Remember to put up a big electric fence to keep those bitter losers who have no stamina for winning meaty tenders at bay.
Your mansion won’t be complete without an air-conditioned prayer room, complete with an electronic Bible, some pre- recorded prayers and the most comfortable cushions for your soft knees. This room will come in handy when you occasionally feel overcome by sin for hooking that tender. Then you can play your pre-recorded prayers to massage your conscience.
After this, you must urgently airlift your children out of those poor location schools into former model C schools. Be careful to choose a proper “rich school” as some unscrupulous principals now resort to using battery powered life-sized white dolls that play like rich children to lure rich people like you to their poor schools.
Stick to those schools that reflect minimal transformation as this will be your quality guarantee when it comes to education. You can then wear that expression of sweet pride, powered by the thought that you have broken into that exclusive world of the rich, something your poor community can only dream of.
Finally, you can now occasionally escape to exotic islands by private jet. There you can become a beach boy for the first time in your life.
You should also use every opportunity there to throw parties with the guests while only wearing designer clothing and eat sushi off the semi-naked bodies of young women. This will earn you a good slice of media attention.
It also may make you gag. Gag on the realisation that we still have a long way to go in fighting the mental slavery of selfishness spawned by the storm of apartheid. But sadly overcoming the newfound feeling of security provided by vain flashiness and selfishness will be a struggle for many generations to come.

Zwelani Ncube is from Molteno


  1. I want to be one of South Africa’s millionairs, Lord make one of them pleas!

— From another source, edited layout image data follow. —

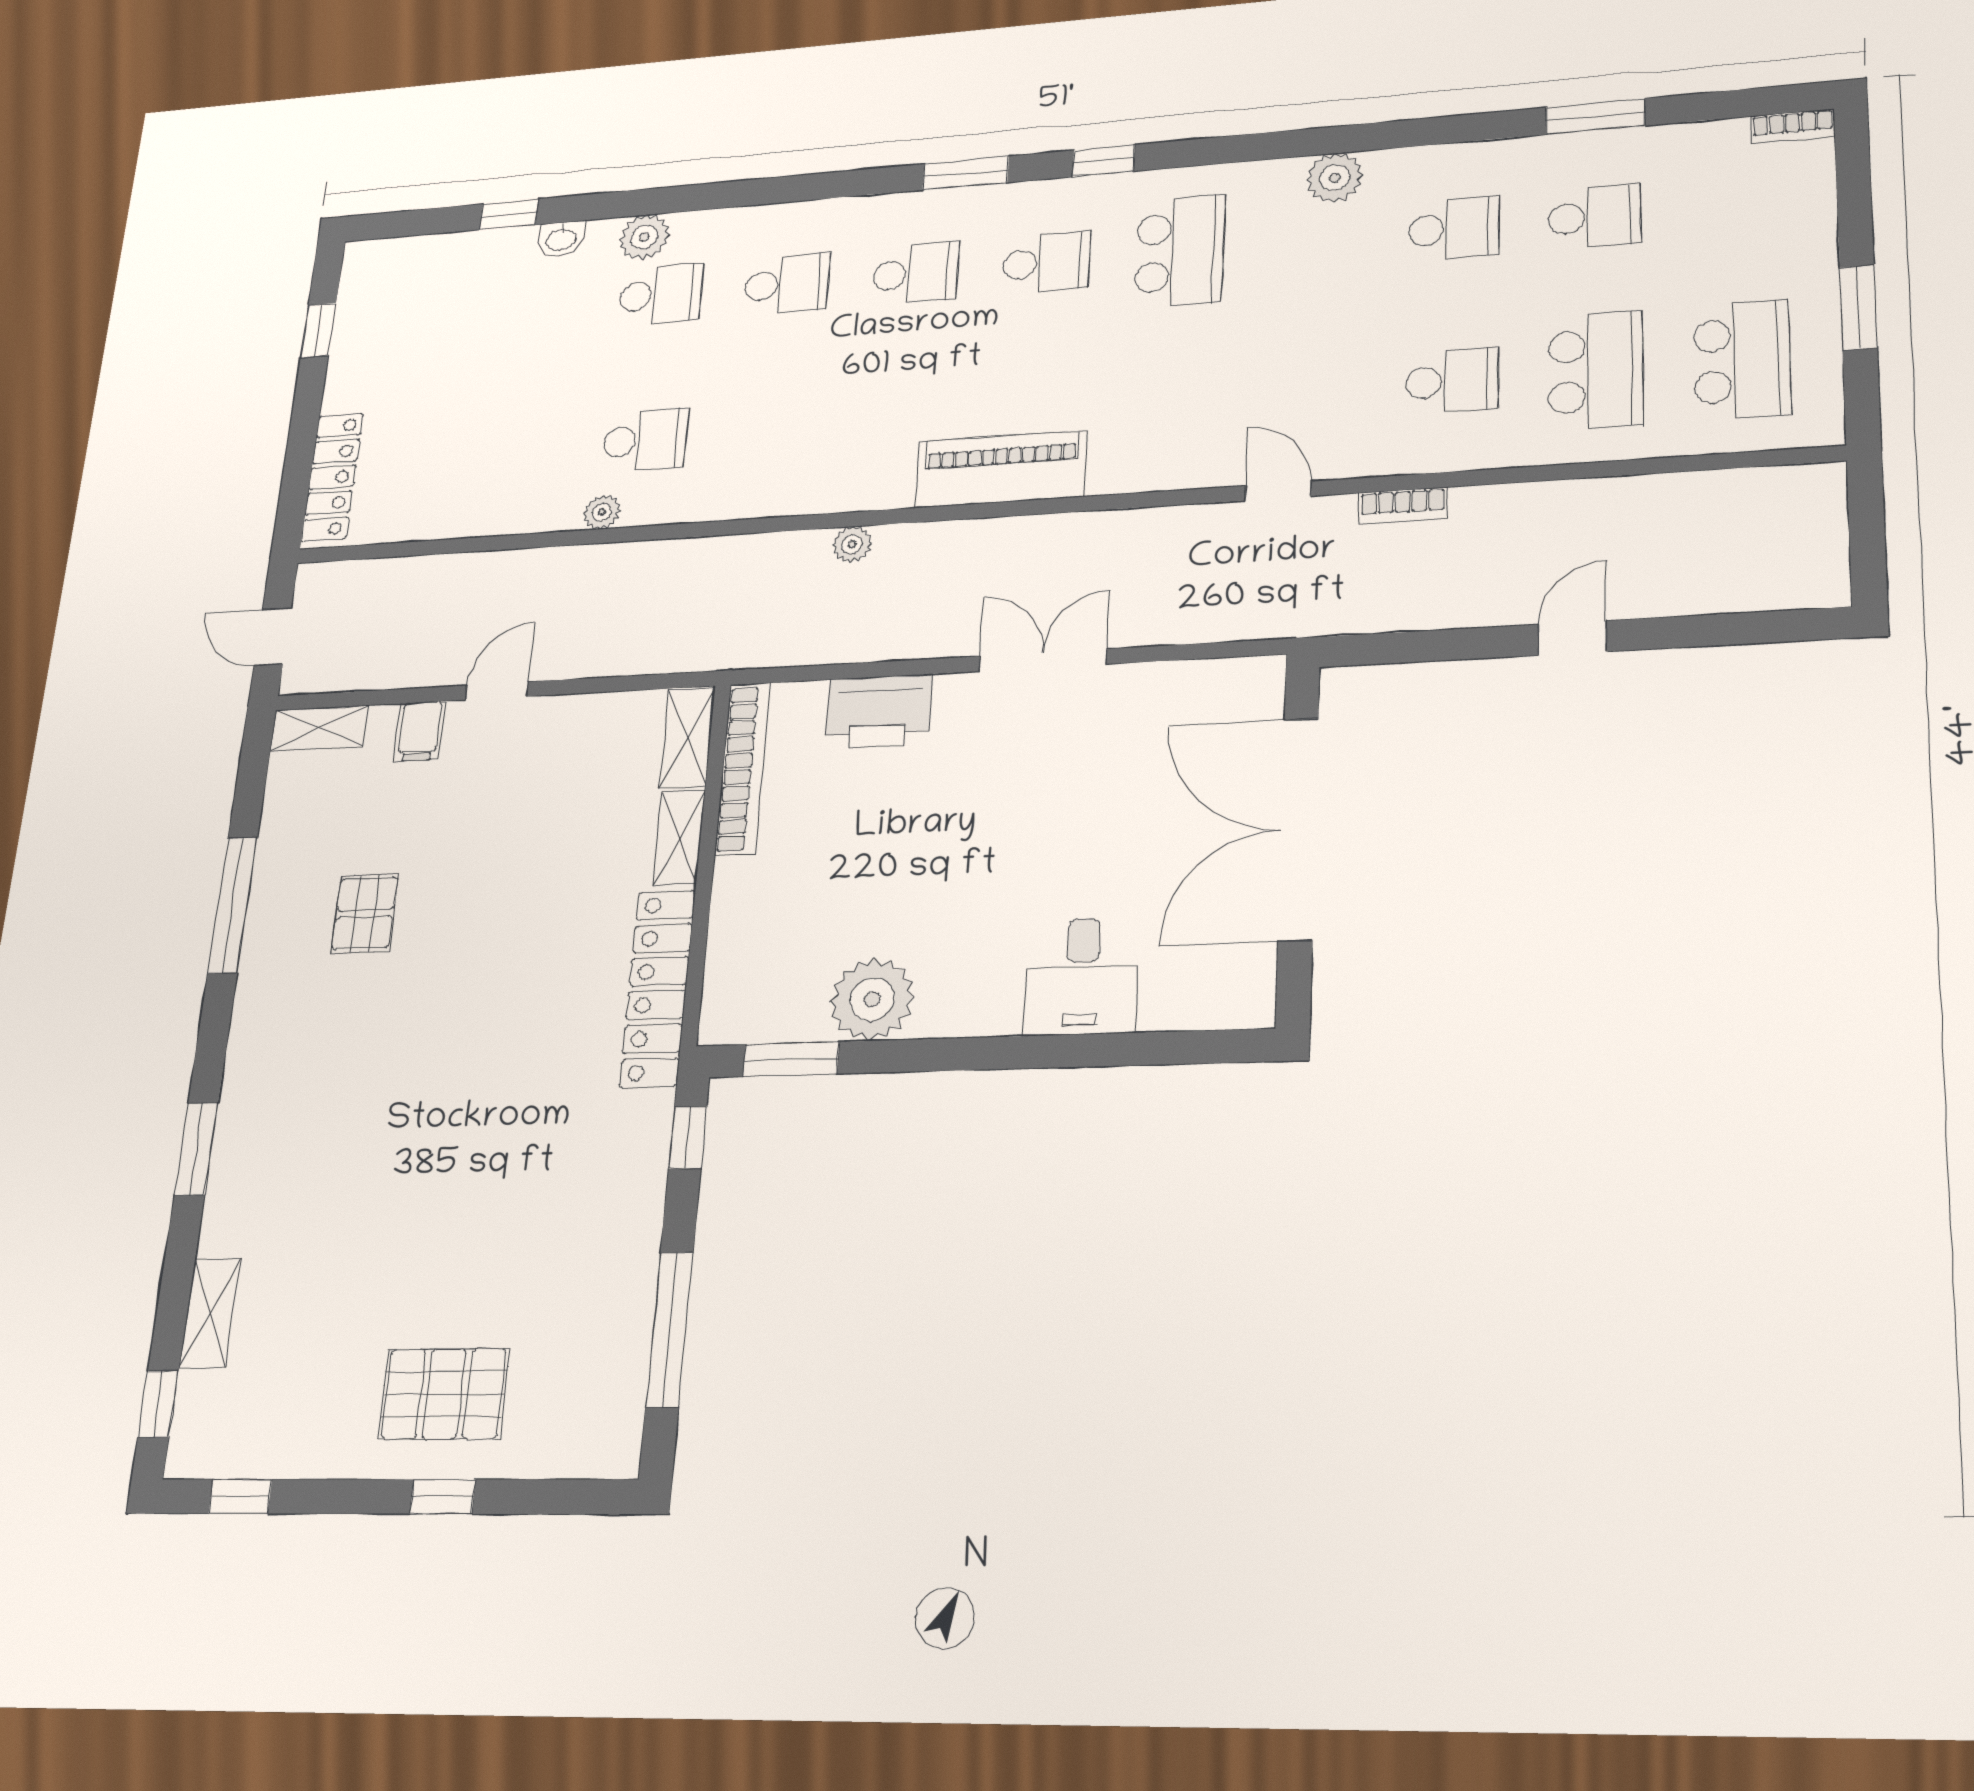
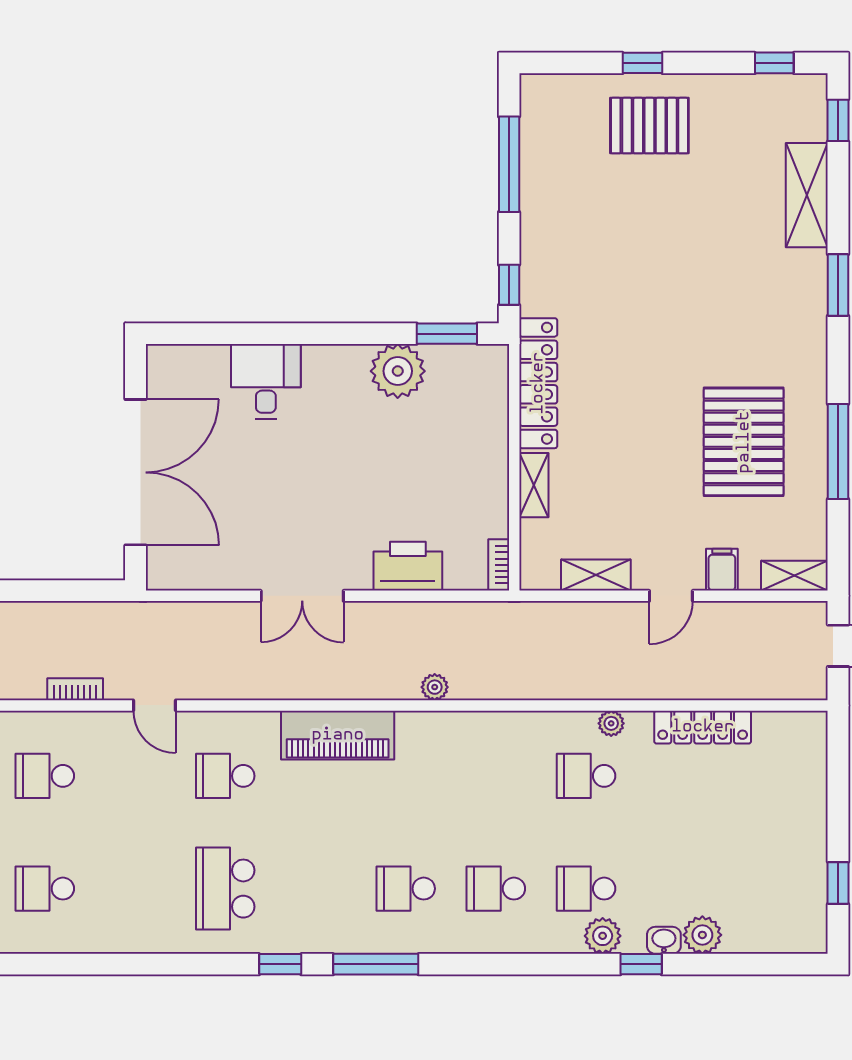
window: (966, 173) -> (376, 964), width x1.44
plant: (1335, 178) -> (702, 935), moved
window: (509, 214) -> (641, 964), moved
school desk: (1047, 262) -> (225, 776), moved
locker: (332, 477) -> (703, 727), moved, turned -90
shelving: (687, 737) -> (596, 575), moved, turned 90
bookcase: (743, 769) -> (499, 565), width x0.43, depth x0.76
pallet: (365, 913) -> (744, 442), width x2.05, depth x2.00
shelving: (210, 1313) -> (807, 195), width x1.50, depth x1.33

    Thanking in advance for your trlly understanding.

    Your’s Faithfully
    Gcezengana Nkosentsha

  2. I always had a sense that columnist like these should educate and inspire others. In this article I get a sense of bitterness about the wealth of others. My view is always that those who have more money than others will always be seen as spending it recklessly. So who cares? Columns like these should be used to inspire and educator others and not to offer unqualified flawed analysis on subjects that are understood very little.